The borough’s attorney has filed a motion in federal court to have the lawsuit dismissed, saying the complaint is based on a “demonstrably erroneous allegation” and a “gross mischaracterization” of what the judge in the state lawsuit had said.
In the Superior Court case, Judge Travis Francis temporarily halted the enforcement of the law in September 2014 because he found its language “imprecise” and that it did not give residents fair notice, violated their due process and that it vested “considerable discretion in the enforcement officers.”
Officials initially told residents that sidewalk slabs raised more than a half-inch would need replacing. Later, officials changed the measurement to three-quarters of an inch to match national construction standards, although neither measurement was part of the law.
Arguing before Francis, Mark Oshinskie, the attorney for the residents, called the case “a situation of arbitrary, arrogant, bureaucratic bullying, plain and simple.”
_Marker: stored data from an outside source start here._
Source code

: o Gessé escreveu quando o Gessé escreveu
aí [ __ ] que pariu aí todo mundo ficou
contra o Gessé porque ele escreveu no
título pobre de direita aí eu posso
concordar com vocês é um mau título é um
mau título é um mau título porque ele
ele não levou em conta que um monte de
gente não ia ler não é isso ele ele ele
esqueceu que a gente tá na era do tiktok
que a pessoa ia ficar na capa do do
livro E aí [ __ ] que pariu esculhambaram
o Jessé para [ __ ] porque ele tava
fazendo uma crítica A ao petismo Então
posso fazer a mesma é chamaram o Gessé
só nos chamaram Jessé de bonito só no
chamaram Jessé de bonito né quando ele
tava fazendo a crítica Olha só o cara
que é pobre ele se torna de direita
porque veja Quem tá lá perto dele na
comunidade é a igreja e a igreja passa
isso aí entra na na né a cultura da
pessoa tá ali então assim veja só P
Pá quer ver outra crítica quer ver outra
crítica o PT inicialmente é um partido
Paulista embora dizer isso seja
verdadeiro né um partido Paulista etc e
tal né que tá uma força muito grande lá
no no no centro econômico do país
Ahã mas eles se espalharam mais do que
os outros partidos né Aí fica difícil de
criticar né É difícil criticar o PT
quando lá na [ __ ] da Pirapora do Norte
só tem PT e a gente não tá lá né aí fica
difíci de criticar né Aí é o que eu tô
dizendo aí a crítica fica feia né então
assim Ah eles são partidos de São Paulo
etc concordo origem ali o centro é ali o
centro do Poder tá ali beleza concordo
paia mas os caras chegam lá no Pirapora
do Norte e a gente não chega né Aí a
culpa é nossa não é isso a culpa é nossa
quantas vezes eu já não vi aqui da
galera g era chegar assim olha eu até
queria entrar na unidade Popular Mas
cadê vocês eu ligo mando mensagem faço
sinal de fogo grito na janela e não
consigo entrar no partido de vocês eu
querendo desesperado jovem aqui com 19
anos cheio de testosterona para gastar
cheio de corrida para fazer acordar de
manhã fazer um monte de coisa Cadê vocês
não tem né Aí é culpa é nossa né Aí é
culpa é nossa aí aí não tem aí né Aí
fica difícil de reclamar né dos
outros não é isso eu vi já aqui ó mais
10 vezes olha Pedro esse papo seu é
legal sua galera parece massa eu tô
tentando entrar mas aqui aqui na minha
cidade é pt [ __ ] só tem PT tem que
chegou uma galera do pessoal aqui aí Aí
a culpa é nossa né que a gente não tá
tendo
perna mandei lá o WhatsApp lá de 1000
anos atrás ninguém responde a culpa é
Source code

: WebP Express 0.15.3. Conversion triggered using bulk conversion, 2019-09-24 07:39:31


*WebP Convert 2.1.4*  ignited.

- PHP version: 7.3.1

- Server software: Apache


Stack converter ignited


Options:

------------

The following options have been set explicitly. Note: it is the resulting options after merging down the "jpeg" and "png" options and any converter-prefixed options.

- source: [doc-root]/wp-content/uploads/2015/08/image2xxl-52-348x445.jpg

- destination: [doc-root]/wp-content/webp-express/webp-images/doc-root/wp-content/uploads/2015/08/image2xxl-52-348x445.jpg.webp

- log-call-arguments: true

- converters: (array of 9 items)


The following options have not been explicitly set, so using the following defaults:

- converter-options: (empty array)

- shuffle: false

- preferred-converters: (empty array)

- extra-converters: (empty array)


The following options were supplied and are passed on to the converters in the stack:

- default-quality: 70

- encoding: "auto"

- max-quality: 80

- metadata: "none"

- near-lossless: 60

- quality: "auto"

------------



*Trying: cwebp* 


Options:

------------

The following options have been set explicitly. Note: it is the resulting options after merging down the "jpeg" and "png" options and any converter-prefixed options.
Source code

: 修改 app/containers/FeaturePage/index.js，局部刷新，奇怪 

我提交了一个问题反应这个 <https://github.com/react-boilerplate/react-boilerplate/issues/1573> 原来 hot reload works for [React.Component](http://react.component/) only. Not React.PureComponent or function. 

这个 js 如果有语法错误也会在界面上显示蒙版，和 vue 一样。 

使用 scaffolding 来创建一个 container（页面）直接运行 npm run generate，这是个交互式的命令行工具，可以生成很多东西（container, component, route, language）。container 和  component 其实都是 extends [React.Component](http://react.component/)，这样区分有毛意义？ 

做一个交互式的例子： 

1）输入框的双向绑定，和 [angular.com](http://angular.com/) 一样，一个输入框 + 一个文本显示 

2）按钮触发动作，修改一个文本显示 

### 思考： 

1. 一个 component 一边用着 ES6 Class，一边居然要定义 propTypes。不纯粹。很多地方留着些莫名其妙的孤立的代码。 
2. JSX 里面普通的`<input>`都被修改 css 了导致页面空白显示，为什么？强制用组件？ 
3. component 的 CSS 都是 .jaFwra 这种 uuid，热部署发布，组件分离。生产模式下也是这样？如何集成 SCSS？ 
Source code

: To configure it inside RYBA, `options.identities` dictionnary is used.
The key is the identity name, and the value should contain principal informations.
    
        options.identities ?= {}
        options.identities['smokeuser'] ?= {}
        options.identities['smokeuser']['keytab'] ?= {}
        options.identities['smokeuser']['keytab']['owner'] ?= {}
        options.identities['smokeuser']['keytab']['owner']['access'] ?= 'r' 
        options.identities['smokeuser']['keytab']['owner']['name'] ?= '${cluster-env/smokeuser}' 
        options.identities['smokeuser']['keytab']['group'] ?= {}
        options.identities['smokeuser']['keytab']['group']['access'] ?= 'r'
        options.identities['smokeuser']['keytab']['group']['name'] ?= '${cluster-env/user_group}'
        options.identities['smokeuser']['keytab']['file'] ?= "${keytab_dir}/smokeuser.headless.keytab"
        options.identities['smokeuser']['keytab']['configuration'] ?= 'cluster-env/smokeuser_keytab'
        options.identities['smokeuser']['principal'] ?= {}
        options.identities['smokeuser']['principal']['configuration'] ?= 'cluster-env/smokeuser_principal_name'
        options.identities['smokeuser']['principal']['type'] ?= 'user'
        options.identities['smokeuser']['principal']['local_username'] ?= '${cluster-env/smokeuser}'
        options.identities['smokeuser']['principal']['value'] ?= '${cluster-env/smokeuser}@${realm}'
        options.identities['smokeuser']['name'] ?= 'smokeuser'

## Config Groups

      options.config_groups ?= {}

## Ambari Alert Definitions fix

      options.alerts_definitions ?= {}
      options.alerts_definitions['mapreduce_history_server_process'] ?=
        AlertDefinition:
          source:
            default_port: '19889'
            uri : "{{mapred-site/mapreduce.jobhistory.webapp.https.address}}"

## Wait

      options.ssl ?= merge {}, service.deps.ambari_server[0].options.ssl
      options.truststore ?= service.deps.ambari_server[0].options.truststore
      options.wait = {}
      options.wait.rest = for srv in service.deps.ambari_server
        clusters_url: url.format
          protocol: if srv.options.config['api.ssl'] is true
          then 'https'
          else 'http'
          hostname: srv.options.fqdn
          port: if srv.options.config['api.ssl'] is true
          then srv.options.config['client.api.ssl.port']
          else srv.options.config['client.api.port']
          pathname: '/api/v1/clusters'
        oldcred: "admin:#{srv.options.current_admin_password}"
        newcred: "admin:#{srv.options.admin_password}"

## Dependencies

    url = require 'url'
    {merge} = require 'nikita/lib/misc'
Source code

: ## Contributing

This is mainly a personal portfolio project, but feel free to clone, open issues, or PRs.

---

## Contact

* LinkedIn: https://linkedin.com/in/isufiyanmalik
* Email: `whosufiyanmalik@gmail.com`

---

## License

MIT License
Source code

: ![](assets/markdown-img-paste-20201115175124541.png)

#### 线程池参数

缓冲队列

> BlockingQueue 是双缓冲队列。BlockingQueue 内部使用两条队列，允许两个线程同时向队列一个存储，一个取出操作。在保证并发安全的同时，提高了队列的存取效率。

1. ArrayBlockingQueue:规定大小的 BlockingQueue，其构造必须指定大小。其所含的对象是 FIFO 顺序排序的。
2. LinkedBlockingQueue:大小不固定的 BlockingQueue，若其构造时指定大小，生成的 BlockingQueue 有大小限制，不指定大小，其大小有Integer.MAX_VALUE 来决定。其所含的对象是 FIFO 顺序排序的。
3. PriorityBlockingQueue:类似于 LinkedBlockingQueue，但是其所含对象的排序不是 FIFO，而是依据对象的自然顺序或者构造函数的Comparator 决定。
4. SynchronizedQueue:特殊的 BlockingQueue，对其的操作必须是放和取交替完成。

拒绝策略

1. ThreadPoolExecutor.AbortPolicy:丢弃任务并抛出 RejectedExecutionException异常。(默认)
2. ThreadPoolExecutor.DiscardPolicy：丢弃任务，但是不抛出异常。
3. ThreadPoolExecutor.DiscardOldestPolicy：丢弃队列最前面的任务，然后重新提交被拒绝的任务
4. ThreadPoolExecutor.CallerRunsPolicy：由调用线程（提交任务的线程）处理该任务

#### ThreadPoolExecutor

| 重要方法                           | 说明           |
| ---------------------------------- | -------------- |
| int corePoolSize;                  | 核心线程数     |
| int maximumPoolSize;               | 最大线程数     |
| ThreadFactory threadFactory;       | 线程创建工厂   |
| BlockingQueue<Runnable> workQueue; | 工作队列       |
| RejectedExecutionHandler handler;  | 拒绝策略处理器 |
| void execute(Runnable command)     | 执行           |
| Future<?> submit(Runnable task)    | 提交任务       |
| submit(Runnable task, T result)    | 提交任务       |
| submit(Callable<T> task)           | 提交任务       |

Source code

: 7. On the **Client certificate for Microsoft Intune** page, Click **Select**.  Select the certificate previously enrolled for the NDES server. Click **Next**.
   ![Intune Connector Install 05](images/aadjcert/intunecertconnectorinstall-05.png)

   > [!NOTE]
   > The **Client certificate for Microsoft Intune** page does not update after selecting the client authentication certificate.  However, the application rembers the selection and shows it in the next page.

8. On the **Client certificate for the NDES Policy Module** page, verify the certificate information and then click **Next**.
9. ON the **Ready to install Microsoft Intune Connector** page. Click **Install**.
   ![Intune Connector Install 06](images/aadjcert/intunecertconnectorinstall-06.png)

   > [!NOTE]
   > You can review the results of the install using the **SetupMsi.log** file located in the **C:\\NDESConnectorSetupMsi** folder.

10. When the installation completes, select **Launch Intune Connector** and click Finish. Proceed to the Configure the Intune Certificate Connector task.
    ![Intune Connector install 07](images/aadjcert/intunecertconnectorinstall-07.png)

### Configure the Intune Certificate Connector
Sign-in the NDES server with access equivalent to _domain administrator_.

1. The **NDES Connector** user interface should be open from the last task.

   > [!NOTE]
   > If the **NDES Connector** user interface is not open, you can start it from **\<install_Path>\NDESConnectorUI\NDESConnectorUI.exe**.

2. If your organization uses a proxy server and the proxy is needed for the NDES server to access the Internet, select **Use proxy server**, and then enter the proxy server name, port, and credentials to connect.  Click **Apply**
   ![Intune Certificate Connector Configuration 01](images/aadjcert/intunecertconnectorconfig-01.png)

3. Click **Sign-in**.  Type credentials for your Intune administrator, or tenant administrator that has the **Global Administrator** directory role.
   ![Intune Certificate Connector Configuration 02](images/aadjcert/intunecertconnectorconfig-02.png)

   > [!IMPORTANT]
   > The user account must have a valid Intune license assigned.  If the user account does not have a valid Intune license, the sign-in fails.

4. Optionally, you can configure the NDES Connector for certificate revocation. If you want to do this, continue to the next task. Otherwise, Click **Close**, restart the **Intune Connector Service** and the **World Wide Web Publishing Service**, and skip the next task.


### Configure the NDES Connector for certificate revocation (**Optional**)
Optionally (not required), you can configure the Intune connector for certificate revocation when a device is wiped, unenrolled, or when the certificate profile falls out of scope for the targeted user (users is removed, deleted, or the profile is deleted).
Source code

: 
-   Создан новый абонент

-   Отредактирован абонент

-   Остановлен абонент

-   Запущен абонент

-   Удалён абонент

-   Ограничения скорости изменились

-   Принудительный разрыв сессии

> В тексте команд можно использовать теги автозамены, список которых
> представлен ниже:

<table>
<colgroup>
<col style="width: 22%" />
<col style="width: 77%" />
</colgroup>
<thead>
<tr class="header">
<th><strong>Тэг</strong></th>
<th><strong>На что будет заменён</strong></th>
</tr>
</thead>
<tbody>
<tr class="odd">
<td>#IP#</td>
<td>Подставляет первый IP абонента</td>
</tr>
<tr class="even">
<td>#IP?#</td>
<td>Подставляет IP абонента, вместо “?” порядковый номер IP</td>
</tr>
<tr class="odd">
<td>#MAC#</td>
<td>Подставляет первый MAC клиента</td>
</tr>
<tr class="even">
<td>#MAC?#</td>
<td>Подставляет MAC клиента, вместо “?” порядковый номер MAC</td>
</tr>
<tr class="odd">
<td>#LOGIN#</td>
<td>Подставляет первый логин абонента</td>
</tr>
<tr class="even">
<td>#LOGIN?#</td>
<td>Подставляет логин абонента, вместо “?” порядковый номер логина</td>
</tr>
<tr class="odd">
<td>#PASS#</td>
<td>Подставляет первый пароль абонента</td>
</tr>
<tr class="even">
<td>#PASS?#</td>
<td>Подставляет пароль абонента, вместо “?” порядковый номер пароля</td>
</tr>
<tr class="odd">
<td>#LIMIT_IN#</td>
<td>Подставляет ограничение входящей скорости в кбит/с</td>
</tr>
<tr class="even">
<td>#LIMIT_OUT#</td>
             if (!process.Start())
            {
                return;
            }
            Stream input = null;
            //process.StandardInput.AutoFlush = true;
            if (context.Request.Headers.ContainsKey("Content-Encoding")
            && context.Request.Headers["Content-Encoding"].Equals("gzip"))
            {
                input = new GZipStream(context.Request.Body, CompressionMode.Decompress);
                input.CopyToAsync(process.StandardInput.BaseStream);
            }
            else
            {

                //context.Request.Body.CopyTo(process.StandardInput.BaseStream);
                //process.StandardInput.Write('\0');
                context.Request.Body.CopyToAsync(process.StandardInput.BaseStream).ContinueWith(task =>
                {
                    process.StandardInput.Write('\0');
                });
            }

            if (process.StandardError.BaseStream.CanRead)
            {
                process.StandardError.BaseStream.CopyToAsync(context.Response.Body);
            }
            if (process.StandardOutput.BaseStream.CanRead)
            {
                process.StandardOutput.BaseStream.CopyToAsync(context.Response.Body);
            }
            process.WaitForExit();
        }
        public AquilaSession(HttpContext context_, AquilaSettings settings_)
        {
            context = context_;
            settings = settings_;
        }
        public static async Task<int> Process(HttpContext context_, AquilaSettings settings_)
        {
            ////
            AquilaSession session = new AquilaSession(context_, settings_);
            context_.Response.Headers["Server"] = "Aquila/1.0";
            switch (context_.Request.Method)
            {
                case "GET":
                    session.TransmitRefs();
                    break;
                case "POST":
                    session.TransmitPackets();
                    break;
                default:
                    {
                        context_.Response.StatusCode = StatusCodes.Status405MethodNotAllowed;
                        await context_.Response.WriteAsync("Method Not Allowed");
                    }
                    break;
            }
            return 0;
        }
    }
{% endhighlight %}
“How could 1,244 people be wrong? How could could all of those people walk across their sidewalk every day and say, ‘Wow, you know, it looks OK to me.’ And then the town will turn around and say, ‘No, 1,244 of our people are wrong, plus their spouses.’ ”
But Travis did not find the local ordinance to be unconstitutional because the state law granting municipalities the right to order property owners to maintain their sidewalks is “well-settled.” The lawsuit was dismissed after the borough amended its ordinance a month later.
Feuerwerker, one of the two plaintiffs in the class-action case, said his sidewalk repair cost about $800, even though he didn’t think his sidewalk was unsafe. Workers also removed a tree.
“I never had any incidents or problems in more than 11 years I’ve been living here,” he said Monday. “It was very arbitrary. They refused to negotiate. There was no communication. They do the job without any feedback or accountability.”